According to Bloomberg, people familiar with the matter said that ByteDance is seeking a US$9.5 billion loan from banks, which would be the largest US dollar-denominated corporate loan project in Asia (excluding Japan). Citigroup, Goldman Sachs and JPMorgan Chase are acting as coordinators for ByteDance’s latest financing, people familiar with the matter said. The loan has a term of three years and can be extended to up to five years.
Part of the loan will refinance an existing $5 billion two-part loan. The funds will also be used for working capital purposes, people familiar with the matter said. In 2021, ByteDance’s loan is US$5 billion, divided into two parts: regular and revolving parts.
ByteDance’s new loan includes an over-allotment option, which will allow the loan size to exceed $9.5 billion. The loan's initial spread is the U.S. dollar overnight benchmark rate plus 85 basis points.
ByteDance’s loan size exceeds previous expectations, indicating that the company is actively taking advantage of favorable conditions in Asia’s loan market. Asian loan markets have ample liquidity amid sluggish deal flows.

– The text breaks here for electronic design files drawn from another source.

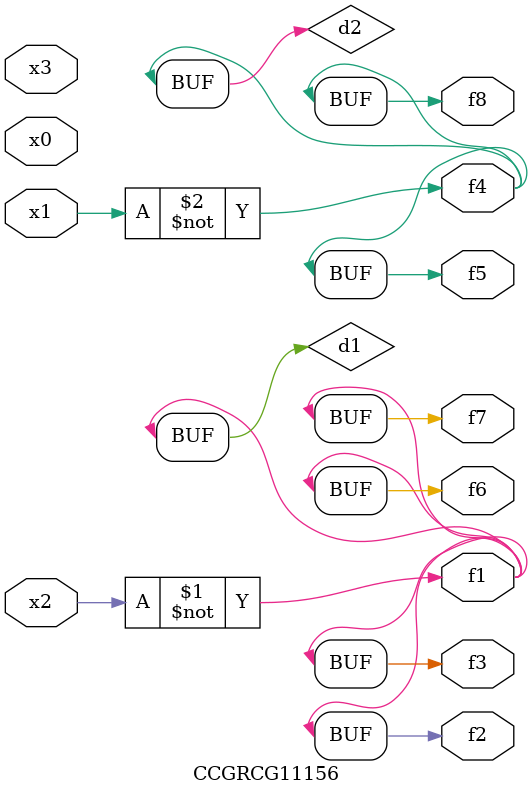
<source format=v>
module CCGRCG11156(
	input x0, x1, x2, x3,
	output f1, f2, f3, f4, f5, f6, f7, f8
);

	wire d1, d2;

	xnor (d1, x2);
	not (d2, x1);
	assign f1 = d1;
	assign f2 = d1;
	assign f3 = d1;
	assign f4 = d2;
	assign f5 = d2;
	assign f6 = d1;
	assign f7 = d1;
	assign f8 = d2;
endmodule

</source>
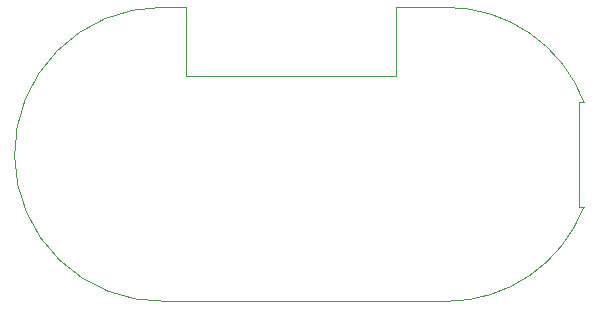
<source format=gm1>
G04 #@! TF.GenerationSoftware,KiCad,Pcbnew,(6.0.0)*
G04 #@! TF.CreationDate,2022-04-11T01:36:55-05:00*
G04 #@! TF.ProjectId,temp sensor,74656d70-2073-4656-9e73-6f722e6b6963,0.3*
G04 #@! TF.SameCoordinates,Original*
G04 #@! TF.FileFunction,Profile,NP*
%FSLAX45Y45*%
G04 Gerber Fmt 4.5, Leading zero omitted, Abs format (unit mm)*
G04 Created by KiCad (PCBNEW (6.0.0)) date 2022-04-11 01:36:55*
%MOMM*%
%LPD*%
G01*
G04 APERTURE LIST*
G04 #@! TA.AperFunction,Profile*
%ADD10C,0.050000*%
G04 #@! TD*
G04 APERTURE END LIST*
D10*
X15354100Y-10509600D02*
G75*
G03*
X16516811Y-9708996I0J1244600D01*
G01*
X12941100Y-8020400D02*
G75*
G03*
X12971508Y-10509229I0J-1244600D01*
G01*
X13144300Y-8020400D02*
X12941100Y-8020400D01*
X14922300Y-8020400D02*
X14922300Y-8604600D01*
X16516436Y-8820024D02*
X16471636Y-8820024D01*
X16516436Y-8820024D02*
G75*
G03*
X15354100Y-8020400I-1162337J-444976D01*
G01*
X16471700Y-9709000D02*
X16471636Y-8820024D01*
X15354100Y-10509600D02*
X12971508Y-10509229D01*
X13144300Y-8604600D02*
X13144300Y-8020400D01*
X16471700Y-9709000D02*
X16516811Y-9708996D01*
X15354100Y-8020400D02*
X14922300Y-8020400D01*
X14922300Y-8604600D02*
X13144300Y-8604600D01*
M02*

</source>
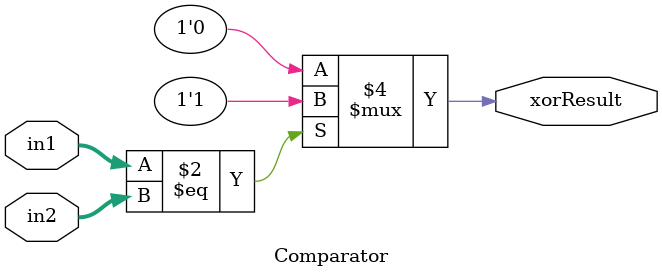
<source format=v>
`timescale 1ns / 1ps

/*module Comparator(
    input [31:0] in1,
    input [31:0] in2,
    output zero
    );
 xor z0(out0,in1[0],in2[0]);
 xor z1(out1,in1[1],in2[1]);
 xor z2(out2,in1[2],in2[2]);
 xor z3(out3,in1[3],in2[3]);
 xor z4(out4,in1[4],in2[4]);
 xor z5(out5,in1[5],in2[5]);
 xor z6(out6,in1[6],in2[6]);
 xor z7(out7,in1[7],in2[7]);
 xor z8(out8,in1[8],in2[8]);
 xor z9(out9,in1[9],in2[9]);
 xor z10(out10,in1[10],in2[10]);
 xor z11(out11,in1[11],in2[11]);
 xor z12(out12,in1[12],in2[12]);
 xor z13(out13,in1[13],in2[13]);
 xor z14(out14,in1[14],in2[14]);
 xor z15(out15,in1[15],in2[15]);
 xor z16(out16,in1[16],in2[16]);
 xor z17(out17,in1[17],in2[17]);
 xor z18(out18,in1[18],in2[18]);
 xor z19(out19,in1[19],in2[19]);
 xor z20(out20,in1[20],in2[20]);
 xor z21(out21,in1[21],in2[21]);
 xor z22(out22,in1[22],in2[22]);
 xor z23(out23,in1[23],in2[23]);
 xor z24(out24,in1[24],in2[24]);
 xor z25(out25,in1[25],in2[25]);
 xor z26(out26,in1[26],in2[26]);
 xor z27(out27,in1[27],in2[27]);
 xor z28(out28,in1[28],in2[28]);
 xor z29(out29,in1[29],in2[29]);
 xor z30(out30,in1[30],in2[30]);
 xor z31(out31,in1[31],in2[31]);
	or r1(OUT1,out1,out2);
	or r2(OUT2,out3,OUT1);
	or r3(OUT3,out4,OUT2);
	or r4(OUT4,out5,OUT3);
	or r5(OUT5,out6,OUT4);
	or r6(OUT6,out7,OUT5);
	or r7(OUT7,out8,OUT6);
	or r8(OUT8,out9,OUT7);
	or r9(OUT9,out10,OUT8);
	or r10(OUT10,out11,OUT9);
	or r11(OUt11,out12,OUT10);
	or r12(OUT12,out13,OUT11);
	or r13(OUT13,out14,OUT12);
	or r14(OUT14,out15,OUT13);
	or r15(OUT15,out16,OUT14);
	or r16(OUT16,out17,OUT15);
	or r17(OUT17,out18,OUT16);
	or r18(OUT18,out19,OUT17);
	or r19(OUT19,out20,OUT18);
	or r20(OUT20,out21,OUT19);
	or r21(OUT21,out22,OUT20);
	or r22(OUT22,out23,OUT21);
	or r23(OUT23,out24,OUT22);
	or r24(OUT24,out25,OUT23);
	or r25(OUT25,out26,OUT24);
	or r26(OUT26,out27,OUT25);
	or r27(OUT27,out28,OUT26);
	or r28(OUT28,out29,OUT27);
	or r29(OUT29,out30,OUT28);
	or r30(zero,out31,OUT29);
endmodule
*/
module Comparator(
    input [31:0] in1,
    input [31:0] in2,
    output reg xorResult
    );
always@(in1 or in2)
begin
	if(in1==in2)
	begin
 	xorResult=1'b1;
	end
	else
	begin
	xorResult=1'b0;
	end
 end 
endmodule

</source>
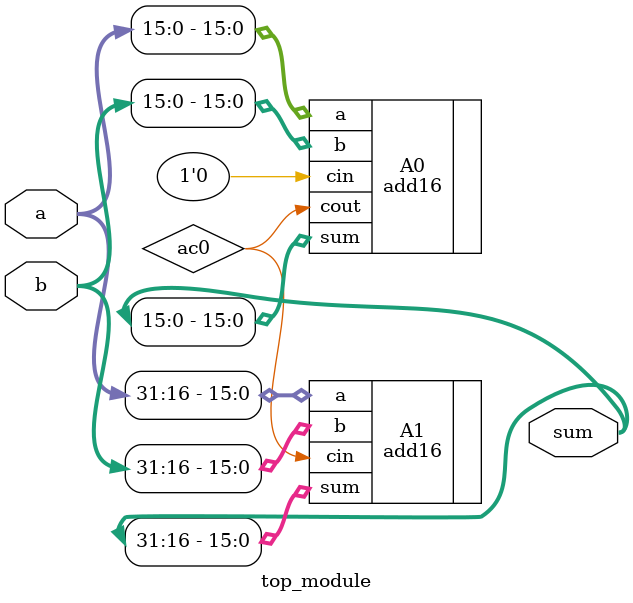
<source format=v>
module top_module(
    input [31:0] a,
    input [31:0] b,
    output [31:0] sum
);
    
    wire ac0;
    
    add16 A0 ( .a(a[15:0]), .b(b[15:0]), .cin(1'b0), .sum(sum[15:0]), .cout(ac0) );
    add16 A1 ( .a(a[31:16]), .b(b[31:16]), .cin(ac0), .sum(sum[31:16])  );
    
endmodule

</source>
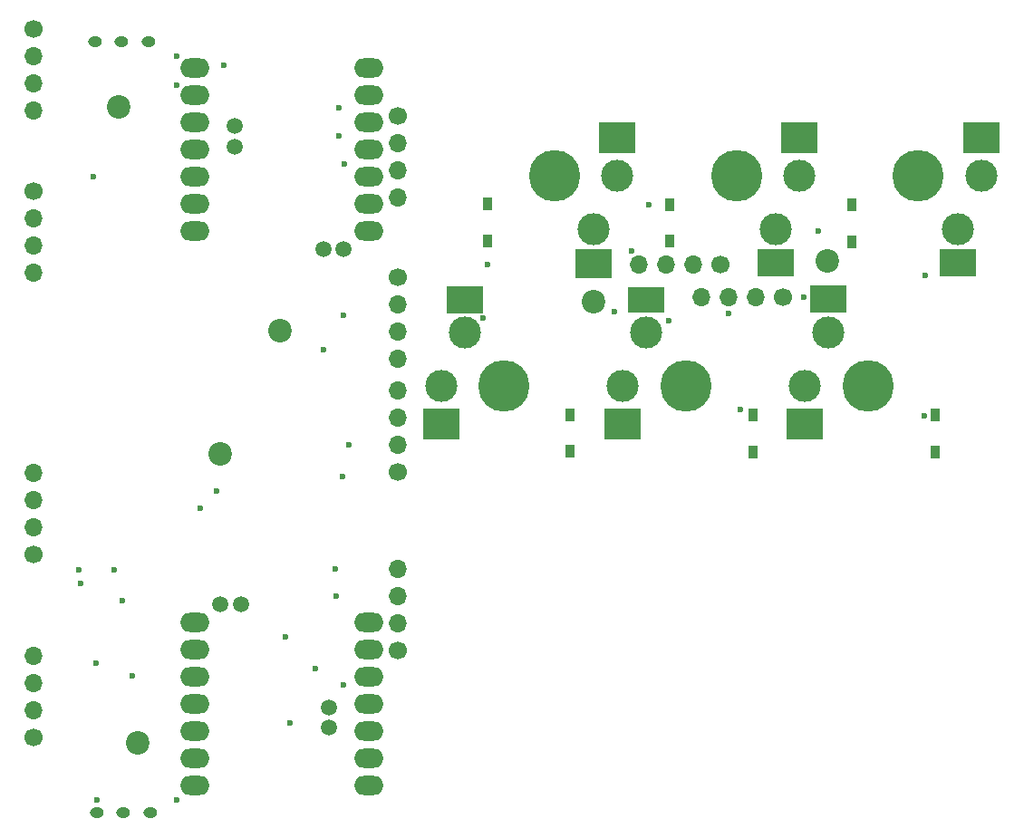
<source format=gbr>
G04 #@! TF.GenerationSoftware,KiCad,Pcbnew,9.0.0*
G04 #@! TF.CreationDate,2025-04-19T14:36:31+09:00*
G04 #@! TF.ProjectId,nofy_V2_E,6e6f6679-5f56-4325-9f45-2e6b69636164,rev?*
G04 #@! TF.SameCoordinates,Original*
G04 #@! TF.FileFunction,Soldermask,Bot*
G04 #@! TF.FilePolarity,Negative*
%FSLAX46Y46*%
G04 Gerber Fmt 4.6, Leading zero omitted, Abs format (unit mm)*
G04 Created by KiCad (PCBNEW 9.0.0) date 2025-04-19 14:36:31*
%MOMM*%
%LPD*%
G01*
G04 APERTURE LIST*
%ADD10R,0.950000X1.200000*%
%ADD11O,2.750000X1.800000*%
%ADD12C,1.500000*%
%ADD13C,3.000000*%
%ADD14C,4.800000*%
%ADD15R,3.500000X2.700000*%
%ADD16R,3.500000X3.000000*%
%ADD17R,3.500000X2.650000*%
%ADD18C,1.700000*%
%ADD19O,1.700000X1.700000*%
%ADD20C,2.200000*%
%ADD21R,3.500000X2.450000*%
%ADD22R,3.500000X2.500000*%
%ADD23O,1.300000X1.000000*%
%ADD24C,0.600000*%
G04 APERTURE END LIST*
D10*
X104145500Y-55829525D03*
X104145500Y-59279525D03*
D11*
X34979100Y-23434100D03*
X34979100Y-25974100D03*
X34979100Y-28514100D03*
X34979100Y-31054100D03*
X34979100Y-33594100D03*
X34979100Y-36134100D03*
X34979100Y-38674100D03*
X51219100Y-38674100D03*
X51219100Y-36134100D03*
X51219100Y-33594100D03*
X51219100Y-31054100D03*
X51219100Y-28514100D03*
X51219100Y-25974100D03*
X51219100Y-23434100D03*
D12*
X46934500Y-40366100D03*
X48814100Y-40366100D03*
X38654100Y-30737100D03*
X38654100Y-28832100D03*
D13*
X72245500Y-38453000D03*
D14*
X68545500Y-33453000D03*
D13*
X74445500Y-33453000D03*
D15*
X72245500Y-41653000D03*
D16*
X74445500Y-29903000D03*
D10*
X96295500Y-39652975D03*
X96295500Y-36202975D03*
X87095500Y-55829525D03*
X87095500Y-59279525D03*
D13*
X89245500Y-38453000D03*
D14*
X85545500Y-33453000D03*
D13*
X91445500Y-33453000D03*
D17*
X89245500Y-41628000D03*
D16*
X91445500Y-29903000D03*
D18*
X53899100Y-42934100D03*
D19*
X53899100Y-45474100D03*
X53899100Y-48014100D03*
X53899100Y-50554100D03*
D20*
X42945500Y-47953000D03*
D13*
X77145500Y-48153000D03*
D14*
X80845500Y-53153000D03*
D13*
X74945500Y-53153000D03*
D21*
X77145500Y-45078000D03*
D16*
X74945500Y-56703000D03*
D18*
X89865500Y-44853000D03*
D19*
X87325500Y-44853000D03*
X84785500Y-44853000D03*
X82245500Y-44853000D03*
D20*
X27845500Y-27053000D03*
D18*
X19899100Y-34879100D03*
D19*
X19899100Y-37419100D03*
X19899100Y-39959100D03*
X19899100Y-42499100D03*
D20*
X37295500Y-59453000D03*
D13*
X60145500Y-48153000D03*
D14*
X63845500Y-53153000D03*
D13*
X57945500Y-53153000D03*
D22*
X60145500Y-45053000D03*
D16*
X57945500Y-56703000D03*
D10*
X70045500Y-55803025D03*
X70045500Y-59253025D03*
D23*
X30780500Y-92998000D03*
X28280500Y-92998000D03*
X25780500Y-92998000D03*
D18*
X19880500Y-85948000D03*
D19*
X19880500Y-83408000D03*
X19880500Y-80868000D03*
X19880500Y-78328000D03*
D18*
X53880500Y-77848000D03*
D19*
X53880500Y-75308000D03*
X53880500Y-72768000D03*
X53880500Y-70228000D03*
D10*
X62295500Y-39552975D03*
X62295500Y-36102975D03*
D18*
X53899100Y-27874100D03*
D19*
X53899100Y-30414100D03*
X53899100Y-32954100D03*
X53899100Y-35494100D03*
D18*
X53880500Y-61148000D03*
D19*
X53880500Y-58608000D03*
X53880500Y-56068000D03*
X53880500Y-53528000D03*
D20*
X94045500Y-41395800D03*
X72245500Y-45203000D03*
D13*
X94145500Y-48153000D03*
D14*
X97845500Y-53153000D03*
D13*
X91945500Y-53153000D03*
D17*
X94145500Y-44978000D03*
D16*
X91945500Y-56703000D03*
D23*
X25599100Y-20924100D03*
X28099100Y-20924100D03*
X30599100Y-20924100D03*
D20*
X29645500Y-86453000D03*
D18*
X19880500Y-68888000D03*
D19*
X19880500Y-66348000D03*
X19880500Y-63808000D03*
X19880500Y-61268000D03*
D11*
X51200500Y-90468000D03*
X51200500Y-87928000D03*
X51200500Y-85388000D03*
X51200500Y-82848000D03*
X51200500Y-80308000D03*
X51200500Y-77768000D03*
X51200500Y-75228000D03*
X34960500Y-75228000D03*
X34960500Y-77768000D03*
X34960500Y-80308000D03*
X34960500Y-82848000D03*
X34960500Y-85388000D03*
X34960500Y-87928000D03*
X34960500Y-90468000D03*
D12*
X39245100Y-73536000D03*
X37365500Y-73536000D03*
X47525500Y-83165000D03*
X47525500Y-85070000D03*
D18*
X19899100Y-19734100D03*
D19*
X19899100Y-22274100D03*
X19899100Y-24814100D03*
X19899100Y-27354100D03*
D10*
X79295500Y-39602975D03*
X79295500Y-36152975D03*
D18*
X84045500Y-41753000D03*
D19*
X81505500Y-41753000D03*
X78965500Y-41753000D03*
X76425500Y-41753000D03*
D13*
X106245500Y-38453000D03*
D14*
X102545500Y-33453000D03*
D13*
X108445500Y-33453000D03*
D17*
X106245500Y-41628000D03*
D16*
X108445500Y-29903000D03*
D24*
X24095500Y-70268700D03*
X25733900Y-79056300D03*
X27395500Y-70268700D03*
X33233800Y-91805600D03*
X25780500Y-91805600D03*
X25500800Y-33545000D03*
X37695500Y-23103000D03*
X48379000Y-29779900D03*
X75723100Y-40503000D03*
X103216600Y-42811200D03*
X74128700Y-46207500D03*
X85928800Y-55353000D03*
X103116700Y-55886700D03*
X93195500Y-38653000D03*
X62295500Y-41753000D03*
X77408200Y-36166000D03*
X61900000Y-46807500D03*
X84785500Y-46331000D03*
X91863500Y-44853000D03*
X79197200Y-46984400D03*
X33302400Y-22270000D03*
X33302400Y-25020800D03*
X48814100Y-46500000D03*
X48395500Y-27153000D03*
X48938000Y-32392400D03*
X46934500Y-49746600D03*
X48811368Y-81034897D03*
X46209400Y-79566900D03*
X48095500Y-70228000D03*
X48192500Y-72774400D03*
X43421300Y-76532800D03*
X43845500Y-84603000D03*
X48751800Y-61593400D03*
X36974100Y-62974300D03*
X49356000Y-58589100D03*
X24245500Y-71553000D03*
X35460500Y-64555100D03*
X29108300Y-80241800D03*
X28145500Y-73203000D03*
M02*

</source>
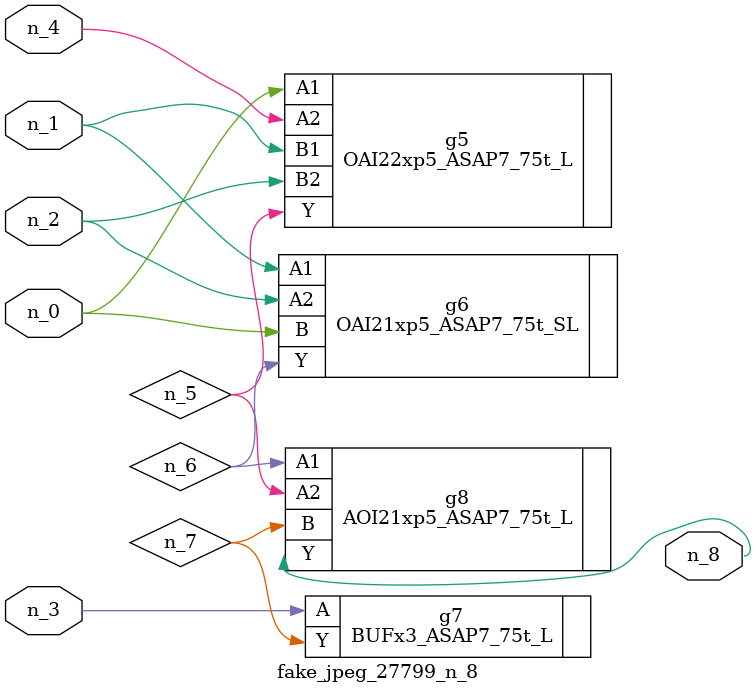
<source format=v>
module fake_jpeg_27799_n_8 (n_3, n_2, n_1, n_0, n_4, n_8);

input n_3;
input n_2;
input n_1;
input n_0;
input n_4;

output n_8;

wire n_6;
wire n_5;
wire n_7;

OAI22xp5_ASAP7_75t_L g5 ( 
.A1(n_0),
.A2(n_4),
.B1(n_1),
.B2(n_2),
.Y(n_5)
);

OAI21xp5_ASAP7_75t_SL g6 ( 
.A1(n_1),
.A2(n_2),
.B(n_0),
.Y(n_6)
);

BUFx3_ASAP7_75t_L g7 ( 
.A(n_3),
.Y(n_7)
);

AOI21xp5_ASAP7_75t_L g8 ( 
.A1(n_6),
.A2(n_5),
.B(n_7),
.Y(n_8)
);


endmodule
</source>
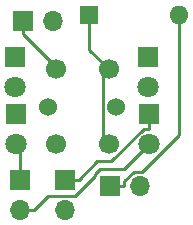
<source format=gbr>
G04 #@! TF.GenerationSoftware,KiCad,Pcbnew,(5.1.5-0-10_14)*
G04 #@! TF.CreationDate,2020-06-21T14:07:39+10:00*
G04 #@! TF.ProjectId,sq_indicator,73715f69-6e64-4696-9361-746f722e6b69,rev?*
G04 #@! TF.SameCoordinates,Original*
G04 #@! TF.FileFunction,Copper,L1,Top*
G04 #@! TF.FilePolarity,Positive*
%FSLAX46Y46*%
G04 Gerber Fmt 4.6, Leading zero omitted, Abs format (unit mm)*
G04 Created by KiCad (PCBNEW (5.1.5-0-10_14)) date 2020-06-21 14:07:39*
%MOMM*%
%LPD*%
G04 APERTURE LIST*
%ADD10O,1.600000X1.600000*%
%ADD11R,1.600000X1.600000*%
%ADD12C,1.524000*%
%ADD13C,1.700000*%
%ADD14O,1.700000X1.700000*%
%ADD15R,1.700000X1.700000*%
%ADD16C,1.800000*%
%ADD17R,1.800000X1.800000*%
%ADD18C,0.250000*%
G04 APERTURE END LIST*
D10*
X175836000Y-84587000D03*
D11*
X168216000Y-84587000D03*
D12*
X164700000Y-92418500D03*
X170491000Y-92378500D03*
D13*
X165411000Y-95553500D03*
X165411000Y-89203500D03*
X169856000Y-95553500D03*
X169856000Y-89203500D03*
D14*
X165168000Y-85095000D03*
D15*
X162628000Y-85095000D03*
D14*
X172534000Y-99065000D03*
D15*
X169994000Y-99065000D03*
D14*
X166184000Y-101097000D03*
D15*
X166184000Y-98557000D03*
D14*
X162374000Y-101097000D03*
D15*
X162374000Y-98557000D03*
D16*
X173276000Y-95575000D03*
D17*
X173276000Y-93035000D03*
D16*
X161996000Y-95575000D03*
D17*
X161996000Y-93035000D03*
D16*
X173186000Y-90695000D03*
D17*
X173186000Y-88155000D03*
D16*
X161946000Y-90695000D03*
D17*
X161946000Y-88155000D03*
D18*
X173276000Y-94260300D02*
X172842200Y-94260300D01*
X172842200Y-94260300D02*
X170084300Y-97018200D01*
X170084300Y-97018200D02*
X168898100Y-97018200D01*
X168898100Y-97018200D02*
X167359300Y-98557000D01*
X166184000Y-98557000D02*
X167359300Y-98557000D01*
X173276000Y-93035000D02*
X173276000Y-94260300D01*
X161996000Y-95575000D02*
X162374000Y-95953000D01*
X162374000Y-95953000D02*
X162374000Y-98557000D01*
X162374000Y-101097000D02*
X163549300Y-101097000D01*
X173276000Y-95575000D02*
X171157400Y-97693600D01*
X171157400Y-97693600D02*
X169151800Y-97693600D01*
X169151800Y-97693600D02*
X168724000Y-98121400D01*
X168724000Y-98121400D02*
X168724000Y-98228100D01*
X168724000Y-98228100D02*
X167030400Y-99921700D01*
X167030400Y-99921700D02*
X164724600Y-99921700D01*
X164724600Y-99921700D02*
X163549300Y-101097000D01*
X162628000Y-85095000D02*
X162628000Y-86270300D01*
X162628000Y-86270300D02*
X165411000Y-89053300D01*
X165411000Y-89053300D02*
X165411000Y-89203500D01*
X169994000Y-99065000D02*
X171169300Y-99065000D01*
X171169300Y-99065000D02*
X171169300Y-98697600D01*
X171169300Y-98697600D02*
X171977200Y-97889700D01*
X171977200Y-97889700D02*
X172702200Y-97889700D01*
X172702200Y-97889700D02*
X175836000Y-94755900D01*
X175836000Y-94755900D02*
X175836000Y-84587000D01*
X169856000Y-89203500D02*
X168216000Y-87563500D01*
X168216000Y-87563500D02*
X168216000Y-84587000D01*
X169856000Y-89203500D02*
X169397200Y-89662300D01*
X169397200Y-89662300D02*
X169397200Y-95094700D01*
X169397200Y-95094700D02*
X169856000Y-95553500D01*
M02*

</source>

According to data compiled by Bloomberg, dollar loan volume in Asia (excluding Japan) fell 44% to about $45.5 billion in the first half of this year, excluding bilateral loans, the lowest level since 2010.
Currently, ByteDance is seeking to expand from its core online advertising business into areas such as e-commerce and generative artificial intelligence.In China, many large technology companies have invested billions of dollars in developing large language models and chatbots like ChatGPT, and ByteDance is one of them. Overseas, TikTok, owned by ByteDance, plans to promote its niche live streaming shopping platform to more European markets after achieving initial success in the United States.
As of press time, ByteDance has not commented.